(Items listed in a dataset)
········
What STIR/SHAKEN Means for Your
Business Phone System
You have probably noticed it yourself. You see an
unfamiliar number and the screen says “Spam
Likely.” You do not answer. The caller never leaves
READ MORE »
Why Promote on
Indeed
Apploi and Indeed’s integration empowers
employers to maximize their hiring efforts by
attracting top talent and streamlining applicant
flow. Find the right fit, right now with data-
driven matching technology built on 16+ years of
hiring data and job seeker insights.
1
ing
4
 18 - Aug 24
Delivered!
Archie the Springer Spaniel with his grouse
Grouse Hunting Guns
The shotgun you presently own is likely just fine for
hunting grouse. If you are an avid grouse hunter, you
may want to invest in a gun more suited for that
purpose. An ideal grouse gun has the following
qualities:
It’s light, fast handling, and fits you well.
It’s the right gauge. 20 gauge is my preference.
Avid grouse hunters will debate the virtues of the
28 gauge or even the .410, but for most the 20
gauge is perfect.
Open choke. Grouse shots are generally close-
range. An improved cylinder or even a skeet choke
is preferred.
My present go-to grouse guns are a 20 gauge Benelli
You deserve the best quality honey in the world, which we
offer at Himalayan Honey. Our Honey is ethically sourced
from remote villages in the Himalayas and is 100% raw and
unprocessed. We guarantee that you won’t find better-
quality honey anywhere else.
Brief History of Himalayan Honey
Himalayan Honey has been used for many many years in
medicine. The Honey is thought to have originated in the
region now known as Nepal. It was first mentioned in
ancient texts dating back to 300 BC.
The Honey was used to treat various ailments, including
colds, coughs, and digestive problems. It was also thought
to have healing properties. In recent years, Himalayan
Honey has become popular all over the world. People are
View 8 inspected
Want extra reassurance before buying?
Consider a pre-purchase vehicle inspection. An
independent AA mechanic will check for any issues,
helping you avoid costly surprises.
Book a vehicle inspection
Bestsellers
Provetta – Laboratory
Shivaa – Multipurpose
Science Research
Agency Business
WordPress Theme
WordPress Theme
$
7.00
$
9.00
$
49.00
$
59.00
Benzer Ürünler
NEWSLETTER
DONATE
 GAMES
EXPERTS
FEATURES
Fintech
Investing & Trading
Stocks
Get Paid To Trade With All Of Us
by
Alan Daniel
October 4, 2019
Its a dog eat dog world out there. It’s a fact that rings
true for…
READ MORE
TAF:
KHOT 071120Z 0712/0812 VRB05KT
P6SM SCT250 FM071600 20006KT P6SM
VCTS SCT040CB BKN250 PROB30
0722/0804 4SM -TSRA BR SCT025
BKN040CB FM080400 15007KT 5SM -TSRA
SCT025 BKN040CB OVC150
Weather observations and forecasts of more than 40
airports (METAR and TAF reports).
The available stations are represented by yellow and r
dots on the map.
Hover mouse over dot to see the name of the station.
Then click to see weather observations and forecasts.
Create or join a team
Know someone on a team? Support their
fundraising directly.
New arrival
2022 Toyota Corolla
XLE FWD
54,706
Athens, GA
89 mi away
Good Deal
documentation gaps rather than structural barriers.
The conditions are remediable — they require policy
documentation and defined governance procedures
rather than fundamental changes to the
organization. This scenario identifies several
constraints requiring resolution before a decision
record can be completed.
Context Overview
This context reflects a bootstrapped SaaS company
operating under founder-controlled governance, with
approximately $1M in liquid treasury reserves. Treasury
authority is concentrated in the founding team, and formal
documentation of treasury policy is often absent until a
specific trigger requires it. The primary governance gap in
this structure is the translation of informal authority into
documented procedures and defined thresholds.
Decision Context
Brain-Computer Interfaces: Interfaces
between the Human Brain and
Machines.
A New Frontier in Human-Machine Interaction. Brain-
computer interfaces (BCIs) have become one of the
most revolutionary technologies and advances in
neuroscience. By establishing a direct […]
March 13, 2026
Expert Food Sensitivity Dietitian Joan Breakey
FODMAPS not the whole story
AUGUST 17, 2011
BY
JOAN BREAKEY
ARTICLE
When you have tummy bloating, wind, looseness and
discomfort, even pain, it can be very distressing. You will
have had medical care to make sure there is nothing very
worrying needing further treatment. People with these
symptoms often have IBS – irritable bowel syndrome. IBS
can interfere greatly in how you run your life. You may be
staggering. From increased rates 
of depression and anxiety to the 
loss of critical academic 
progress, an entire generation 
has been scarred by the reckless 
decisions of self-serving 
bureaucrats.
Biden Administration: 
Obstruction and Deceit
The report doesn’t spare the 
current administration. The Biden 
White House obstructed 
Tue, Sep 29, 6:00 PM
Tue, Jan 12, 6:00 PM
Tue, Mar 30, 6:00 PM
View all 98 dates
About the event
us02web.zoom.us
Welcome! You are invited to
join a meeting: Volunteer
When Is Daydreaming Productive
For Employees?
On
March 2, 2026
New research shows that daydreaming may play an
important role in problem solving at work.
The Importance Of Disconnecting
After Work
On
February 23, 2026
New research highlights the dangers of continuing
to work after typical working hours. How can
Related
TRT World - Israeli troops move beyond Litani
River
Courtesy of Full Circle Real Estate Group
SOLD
········
WORK INSTRUCTIONS:
Only the lines above starting at the one containing "progress, an entire generation" and ending at the one containing "March 2, 2026", both included, are to be returned, exactly as they read.

ANSWER FOR THE TASK:
progress, an entire generation 
has been scarred by the reckless 
decisions of self-serving 
bureaucrats.
Biden Administration: 
Obstruction and Deceit
The report doesn’t spare the 
current administration. The Biden 
White House obstructed 
Tue, Sep 29, 6:00 PM
Tue, Jan 12, 6:00 PM
Tue, Mar 30, 6:00 PM
View all 98 dates
About the event
us02web.zoom.us
Welcome! You are invited to
join a meeting: Volunteer
When Is Daydreaming Productive
For Employees?
On
March 2, 2026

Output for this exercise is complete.